In [162]:
%matplotlib inline

import pandas as pd

from sklearn.model_selection import StratifiedShuffleSplit
from datetime import timedelta

## Prepare data

Divide the timestamp into two features **weekday** and **secondes** and transform the **action** in a numeric feature.

In [163]:
def get_time_in_seconds(time):
    return int(timedelta(hours=time.hour, minutes=time.minute).total_seconds())

def prepare_data(data):
    df['action']= df['action'].apply(lambda x: 1 if x == 'on' else 0)
    df['datetime'] = pd.to_datetime(df['timestamp'], unit='s', origin='unix')
    df['weekday'] = df['datetime'].apply(lambda x: x.weekday())
    df['time'] = df['datetime'].apply(lambda x: x.time())  
    df['seconds'] = df['time'].apply(get_time_in_seconds)  
    return df[['action', 'weekday', 'seconds']]

## Read data into a DataFrame

In [164]:
df = pd.read_csv('data/socket_log.csv', index_col='index')
socket_log = prepare_data(df)
socket_log.head()

Unnamed: 0_level_0,action,weekday,seconds
index,Unnamed: 1_level_1,Unnamed: 2_level_1,Unnamed: 3_level_1
0,1,0,26520
1,0,0,29160
2,1,0,61260
3,0,0,82740
4,1,1,26520


## Create test and training set

In [165]:
split = StratifiedShuffleSplit(n_splits=1, test_size=0.2, random_state=42)
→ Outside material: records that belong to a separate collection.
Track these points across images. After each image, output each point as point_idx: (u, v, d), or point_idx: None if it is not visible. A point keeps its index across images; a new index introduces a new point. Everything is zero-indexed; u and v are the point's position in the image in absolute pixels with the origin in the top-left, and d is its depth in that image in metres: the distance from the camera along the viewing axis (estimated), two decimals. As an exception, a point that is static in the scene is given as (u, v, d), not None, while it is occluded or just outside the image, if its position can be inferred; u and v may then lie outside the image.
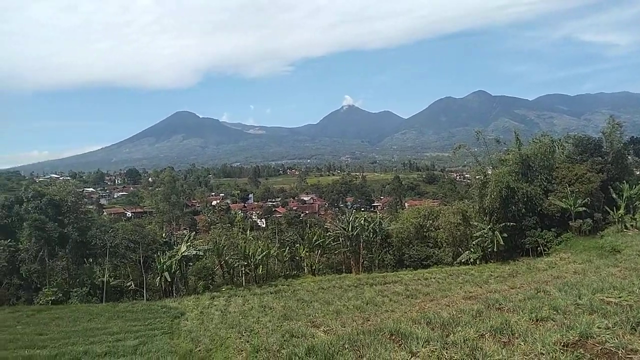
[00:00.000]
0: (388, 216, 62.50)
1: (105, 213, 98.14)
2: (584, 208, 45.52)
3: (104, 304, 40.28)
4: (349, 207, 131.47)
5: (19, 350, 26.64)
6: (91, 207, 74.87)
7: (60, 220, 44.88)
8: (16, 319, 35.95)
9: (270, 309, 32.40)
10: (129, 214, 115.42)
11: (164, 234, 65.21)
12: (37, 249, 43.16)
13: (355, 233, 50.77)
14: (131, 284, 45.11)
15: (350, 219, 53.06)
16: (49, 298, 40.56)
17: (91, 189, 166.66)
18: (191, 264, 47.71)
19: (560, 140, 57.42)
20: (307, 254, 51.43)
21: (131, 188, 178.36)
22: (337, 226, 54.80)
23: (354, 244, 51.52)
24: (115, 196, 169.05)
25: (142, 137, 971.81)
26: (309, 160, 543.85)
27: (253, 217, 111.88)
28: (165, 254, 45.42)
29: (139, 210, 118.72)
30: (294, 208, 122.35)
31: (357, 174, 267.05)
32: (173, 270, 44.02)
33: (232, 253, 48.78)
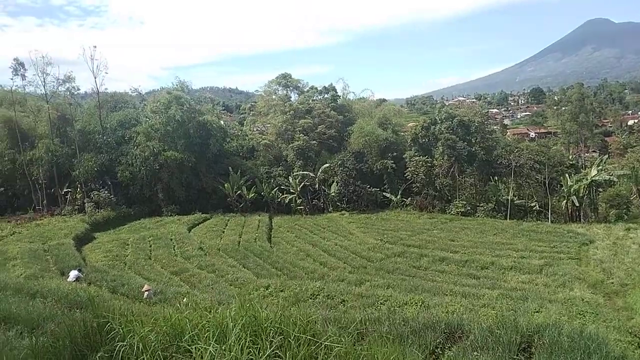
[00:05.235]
0: None
1: (508, 133, 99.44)
2: None
3: (508, 220, 41.72)
4: None
5: (436, 251, 31.01)
6: (495, 127, 76.92)
7: (468, 139, 48.18)
8: (432, 225, 41.82)
9: None
10: (532, 134, 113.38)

for train_index, test_index in split.split(socket_log, socket_log['weekday']):
    strat_train_set = socket_log.loc[train_index]
    strat_test_set = socket_log.loc[test_index]
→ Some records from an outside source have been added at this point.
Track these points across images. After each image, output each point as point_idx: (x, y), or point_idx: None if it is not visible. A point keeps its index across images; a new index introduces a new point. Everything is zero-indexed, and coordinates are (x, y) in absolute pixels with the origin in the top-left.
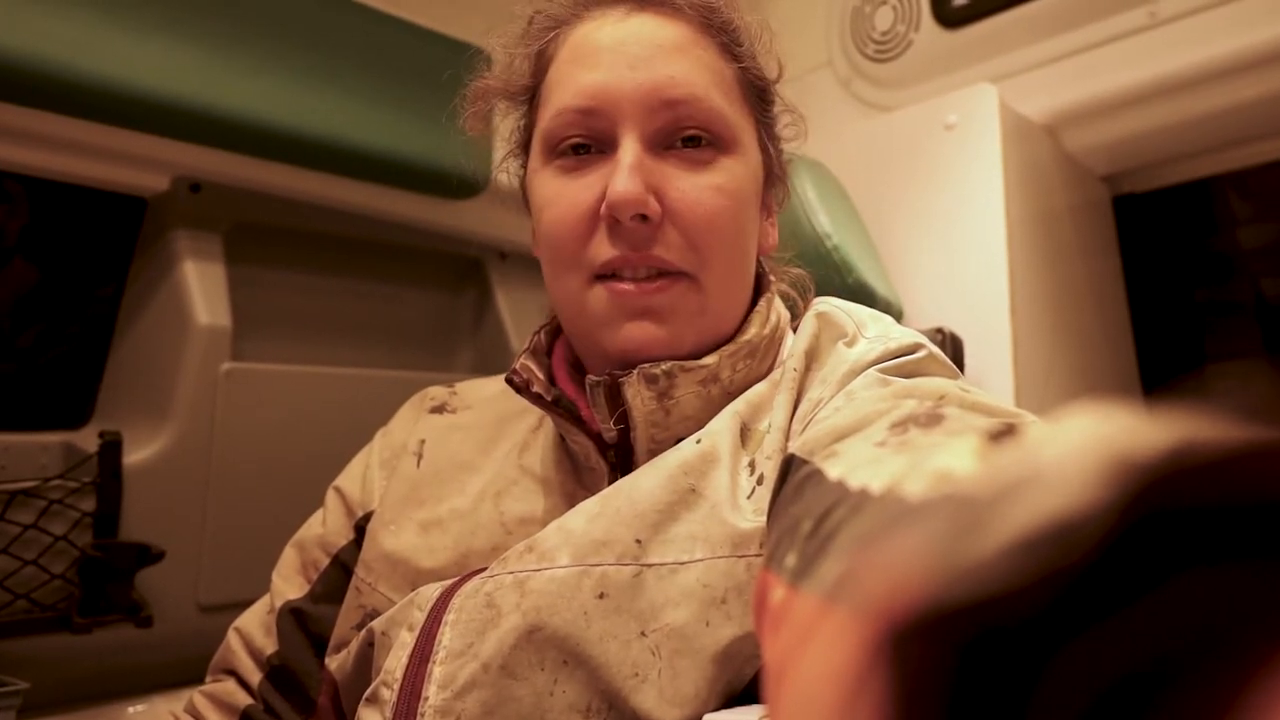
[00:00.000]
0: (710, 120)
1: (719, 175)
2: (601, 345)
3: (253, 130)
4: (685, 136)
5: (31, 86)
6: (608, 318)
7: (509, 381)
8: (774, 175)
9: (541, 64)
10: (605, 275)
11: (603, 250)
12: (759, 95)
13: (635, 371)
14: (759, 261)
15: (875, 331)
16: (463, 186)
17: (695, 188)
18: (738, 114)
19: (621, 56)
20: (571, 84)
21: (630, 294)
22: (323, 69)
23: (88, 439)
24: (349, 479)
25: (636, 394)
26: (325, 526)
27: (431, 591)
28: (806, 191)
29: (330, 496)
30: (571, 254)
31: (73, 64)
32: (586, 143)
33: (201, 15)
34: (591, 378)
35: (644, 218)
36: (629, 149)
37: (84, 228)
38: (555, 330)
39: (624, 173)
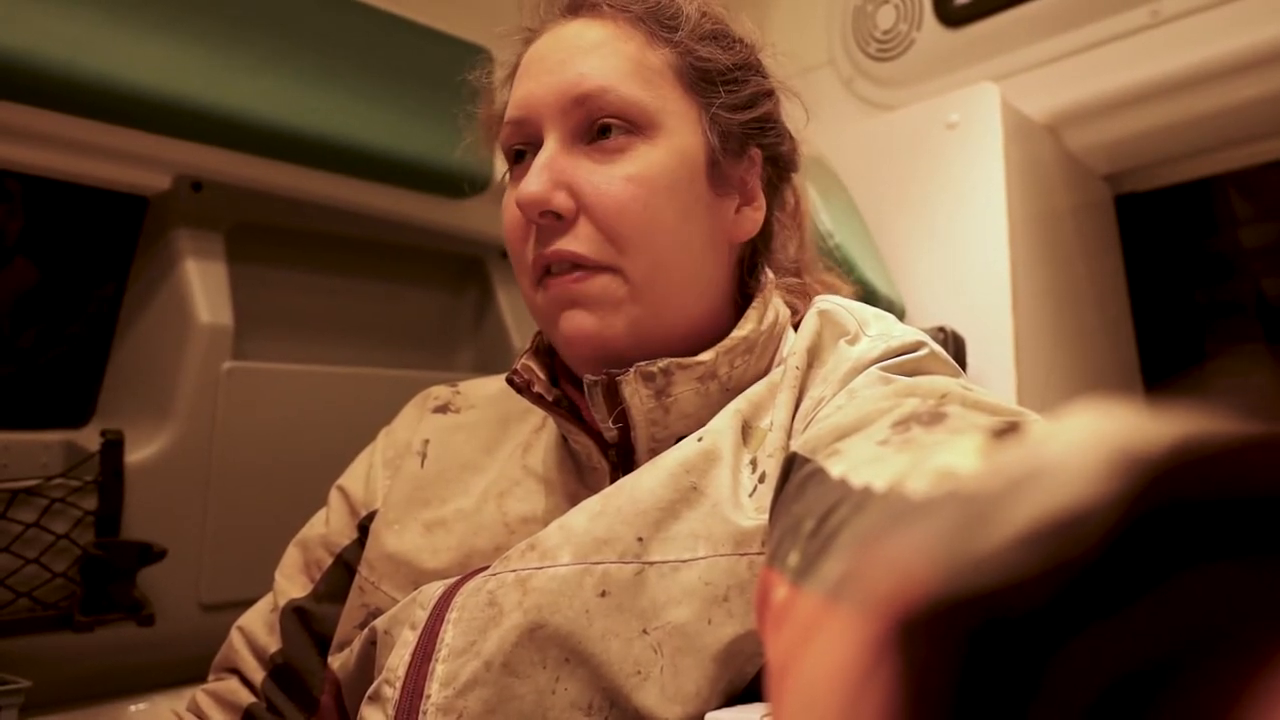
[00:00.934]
0: (621, 109)
1: (631, 164)
2: (555, 341)
3: (254, 129)
4: (599, 128)
5: (33, 85)
6: (549, 313)
7: (510, 382)
8: (731, 156)
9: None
10: (544, 276)
11: (532, 248)
12: (702, 77)
13: (632, 370)
14: (757, 253)
15: (877, 329)
16: (464, 185)
17: (606, 179)
18: (665, 99)
19: (544, 64)
20: (513, 98)
21: (555, 287)
22: (325, 68)
23: (89, 438)
24: (352, 478)
25: (634, 392)
26: (328, 526)
27: (434, 590)
28: (808, 190)
29: (333, 495)
30: (518, 255)
31: (74, 62)
32: (523, 149)
33: (203, 14)
34: (589, 377)
35: (558, 216)
36: (545, 150)
37: (85, 227)
38: None
39: (530, 174)
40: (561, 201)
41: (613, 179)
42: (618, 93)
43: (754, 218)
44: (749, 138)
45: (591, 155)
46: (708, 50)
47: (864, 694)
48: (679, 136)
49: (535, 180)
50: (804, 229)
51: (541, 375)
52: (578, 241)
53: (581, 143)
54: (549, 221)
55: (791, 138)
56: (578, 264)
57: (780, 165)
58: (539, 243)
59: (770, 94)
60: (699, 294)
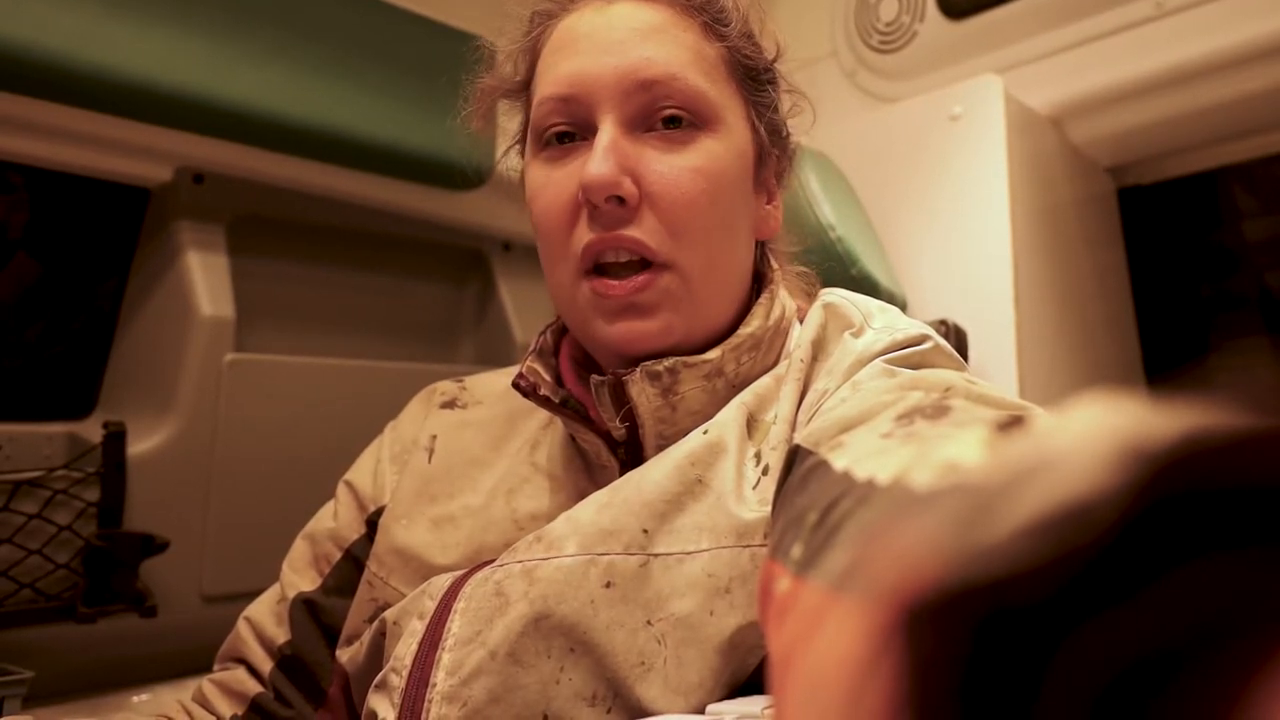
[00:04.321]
0: (688, 99)
1: (697, 156)
2: (596, 338)
3: (256, 121)
4: (664, 117)
5: (34, 77)
6: (593, 313)
7: (516, 386)
8: (769, 155)
9: (532, 59)
10: (591, 271)
11: (583, 235)
12: (748, 74)
13: (638, 369)
14: (764, 251)
15: (882, 323)
16: (466, 178)
17: (673, 169)
18: (721, 93)
19: (598, 43)
20: (552, 74)
21: (615, 291)
22: (327, 60)
23: (92, 429)
24: (360, 473)
25: (641, 391)
26: (337, 520)
27: (443, 581)
28: (810, 183)
29: (341, 490)
30: (559, 243)
31: (76, 54)
32: (569, 130)
33: (205, 5)
34: (595, 378)
35: (620, 200)
36: (606, 132)
37: (88, 219)
38: (561, 329)
39: (597, 155)
40: (629, 187)
41: (681, 170)
42: (687, 82)
43: (776, 216)
44: (776, 137)
45: (655, 144)
46: (751, 49)
47: (868, 685)
48: (735, 128)
49: (603, 163)
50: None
51: (547, 377)
52: (642, 230)
53: (641, 130)
54: (612, 207)
55: (793, 140)
56: (641, 256)
57: (789, 164)
58: (595, 228)
59: (789, 90)
60: (736, 292)
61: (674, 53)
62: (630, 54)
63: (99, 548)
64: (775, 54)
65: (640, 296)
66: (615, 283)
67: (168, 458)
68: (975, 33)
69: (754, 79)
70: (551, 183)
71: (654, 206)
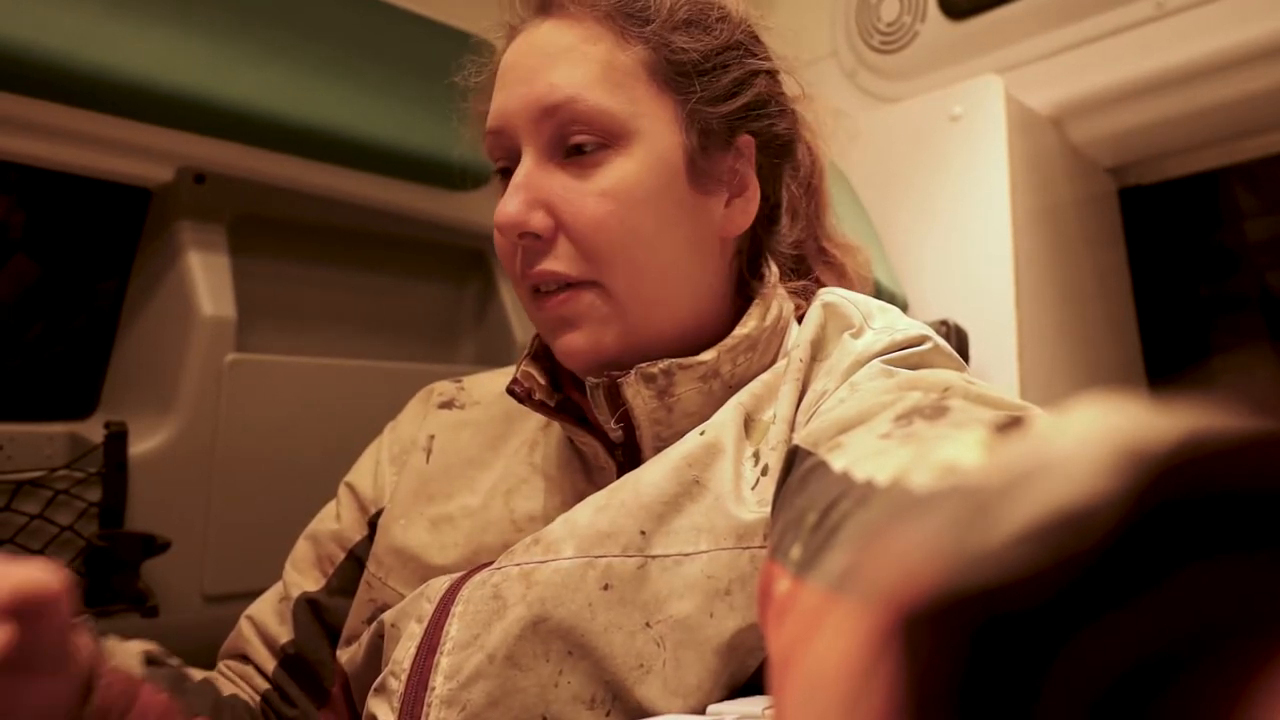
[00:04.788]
0: (591, 120)
1: (605, 178)
2: (555, 354)
3: (257, 121)
4: (571, 145)
5: (35, 77)
6: (545, 329)
7: (510, 393)
8: (715, 151)
9: (489, 92)
10: (534, 291)
11: (519, 268)
12: (677, 72)
13: (633, 372)
14: (759, 240)
15: (882, 323)
16: (466, 178)
17: (580, 195)
18: (635, 102)
19: (518, 73)
20: (491, 108)
21: (546, 308)
22: (327, 60)
23: (93, 429)
24: (360, 475)
25: (636, 394)
26: (340, 522)
27: (441, 584)
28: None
29: (342, 491)
30: (511, 271)
31: (76, 54)
32: (508, 164)
33: (206, 5)
34: (591, 380)
35: (536, 235)
36: (521, 167)
37: (89, 220)
38: None
39: (508, 194)
40: (539, 221)
41: (586, 195)
42: (586, 102)
43: (746, 210)
44: (736, 127)
45: (568, 170)
46: (684, 39)
47: (867, 687)
48: (654, 140)
49: (512, 201)
50: (819, 194)
51: (542, 381)
52: (558, 260)
53: (559, 156)
54: (529, 242)
55: (790, 112)
56: (566, 283)
57: (779, 145)
58: (523, 262)
59: (760, 74)
60: (690, 297)
61: (577, 73)
62: (537, 82)
63: (100, 548)
64: (730, 32)
65: (564, 310)
66: (547, 301)
67: (169, 458)
68: (976, 33)
69: (685, 75)
70: (497, 217)
71: (568, 234)
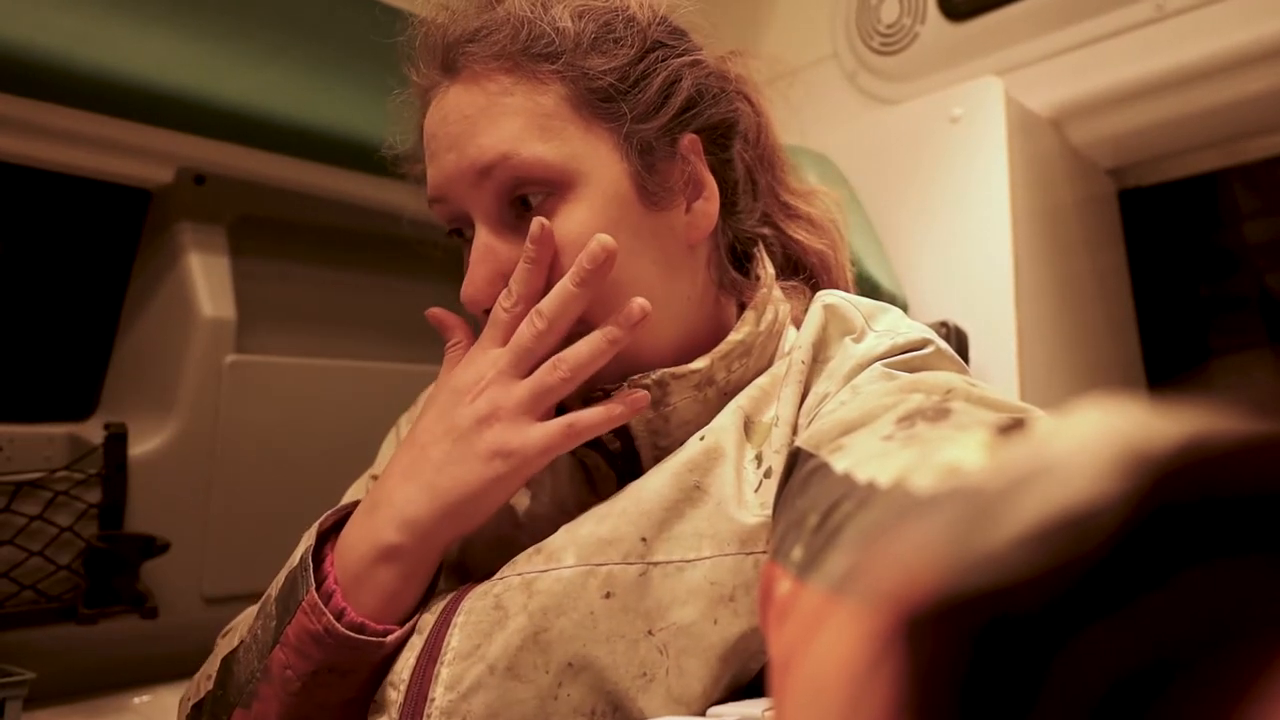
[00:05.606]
0: (530, 171)
1: (559, 232)
2: None
3: (257, 122)
4: (517, 197)
5: (35, 78)
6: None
7: None
8: (660, 165)
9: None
10: None
11: None
12: (601, 99)
13: (625, 384)
14: (751, 251)
15: (883, 325)
16: None
17: None
18: (569, 142)
19: (442, 141)
20: (428, 178)
21: None
22: (328, 61)
23: (93, 431)
24: (381, 465)
25: None
26: None
27: (442, 596)
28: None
29: (367, 485)
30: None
31: (76, 55)
32: (459, 226)
33: (206, 6)
34: (586, 393)
35: None
36: (477, 238)
37: (89, 221)
38: None
39: (470, 269)
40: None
41: None
42: (520, 156)
43: (708, 210)
44: (676, 132)
45: (521, 230)
46: (598, 61)
47: (868, 689)
48: (598, 177)
49: (471, 281)
50: (773, 150)
51: None
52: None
53: (509, 217)
54: None
55: (727, 92)
56: None
57: (724, 129)
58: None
59: (685, 68)
60: (674, 315)
61: (503, 130)
62: (466, 147)
63: (100, 549)
64: (641, 35)
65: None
66: None
67: (169, 459)
68: (976, 35)
69: (609, 100)
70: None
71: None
## Extract labels from features

In [166]:
X = strat_train_set.drop('action', axis=1)
y = strat_train_set['action'].copy()

## Train data with DecisionTreeClassifier

In [167]:
from sklearn.tree import DecisionTreeClassifier

socket_clf = DecisionTreeClassifier()
socket_clf.fit(X, y)

socket_clf.predict([[3, 26520]])

array([1])